As for "why," I don't think there's anything interesting to say: just time, lack of capacity to comprehend the text, or both. I actually bought Hume's Treatise a while ago, figuring that paying money would commit me to reading it, but then I gave away all my books before I could read it...
Posted by: Daniel Weltman | 05/27/2021 at 10:12 PM
I think it would be quicker to list the important works I have read... Maybe I'm just a slow reader, or I lack the motivation, but I've never understood how anyone had the time to read all of the classics in full. Just focusing on the Western tradition, I've read bits of the key works by Descartes, Hume, Locke, Kant, Plato, Aristotle etc but in most cases not full books. Nowadays my reading is mostly based on what I need to teach. I also haven't read a lot of the 20th century "classics" in my area of specialisation, which is epistemology (Chisholm etc).

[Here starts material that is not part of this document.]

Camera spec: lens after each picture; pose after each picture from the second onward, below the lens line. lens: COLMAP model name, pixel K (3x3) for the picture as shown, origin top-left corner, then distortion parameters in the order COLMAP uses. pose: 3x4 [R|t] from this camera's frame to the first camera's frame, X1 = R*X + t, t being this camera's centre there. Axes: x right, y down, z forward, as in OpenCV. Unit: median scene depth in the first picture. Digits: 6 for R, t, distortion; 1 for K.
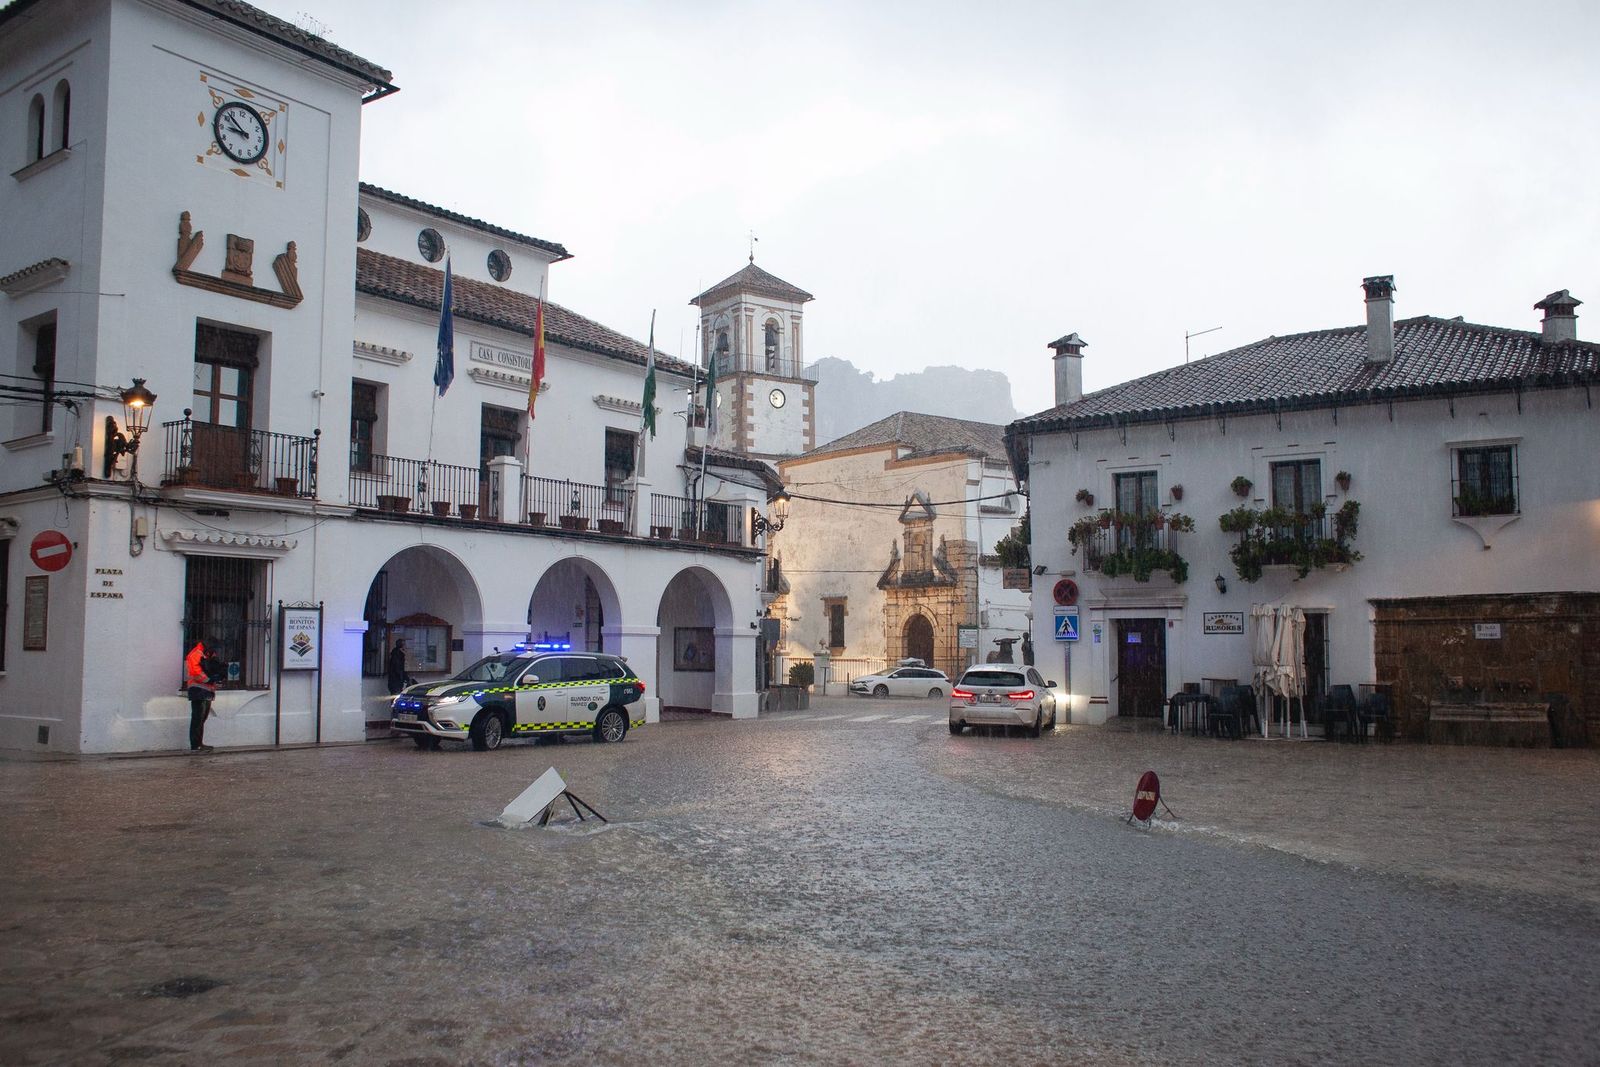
lens RADIAL K [[1340.3, 0, 798.3], [0, 1340.3, 541.7], [0, 0, 1]] dist [-0.092971, 0.116555]
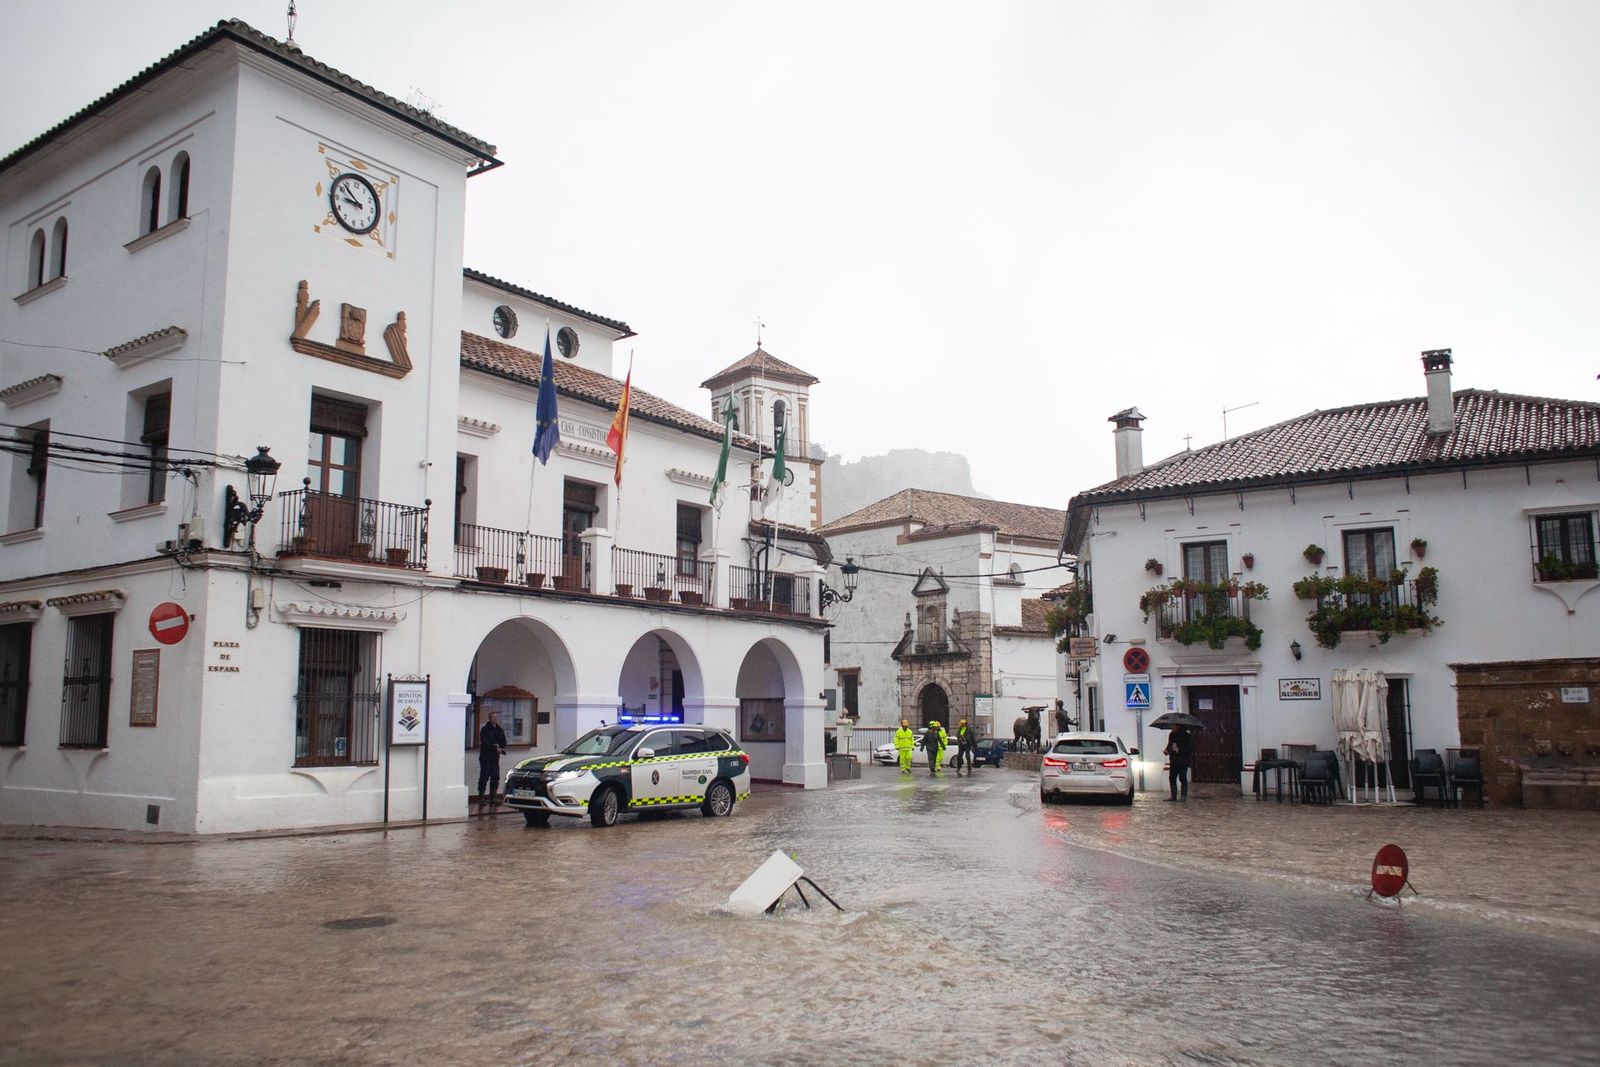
lens RADIAL K [[1272.2, 0, 793.5], [0, 1272.2, 543.1], [0, 0, 1]] dist [-0.100846, 0.141843]
pose [[0.999783, -0.005100, 0.020211, -0.096453], [0.006245, 0.998353, -0.057024, 0.002534], [-0.019887, 0.057138, 0.998168, 0.051416]]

Posted by: UK Lecturer | 05/28/2021 at 04:32 AM
I think it is not embarrassing to admit not having read this or that classical philosophical work. What does it mean to have read X? To read a whole book from the beginning to the end? If so I haven’t read many classics. What is more important is to grasp the gist of what a philosopher is aiming at. Sometimes a selective reading is a good way of achieving it.
Posted by: Jakub | 05/28/2021 at 06:54 AM
The two philosophers I haven't read that I'm most embarrassed about not reading are Aquinas and Confucius. With Confucius it's just that it's really hard to make sense of the text on its own and one almost needs a commentary but the Chinese commentaries taken together are HUGE and the English ones seem to have agendas that I kinda sorta suspect might distort the original. With Aquinas there's just something about the whole writing style that I'm almost allergic to. I just glaze over after two or three pages. In fact, I have that experience with pretty much all the scholastic philosophy I've tried to read. The thing is I know that scholasticism is important and philosophers like Heidegger and Pasnau have convinced me that a lot of seemingly unavoidable and insoluble problems of modern philosophy would be completely alien to the scholastics and arise only because of some moves and assumptions early modern philosophers made in breaking with the scholastics. So I definitely think there's something to be learned from scholasticism, but I just absolutely loathe the writing style.
Also, I wonder if one useful thing here might be for people to make suggestions about how to read X philosopher people may not have read? By this I mean something like suggesting a manageable and representative bit of their work as well as some good secondary lit. For both Aquinas and Confucius I'd appreciate something like that since I do want to read them one of these days.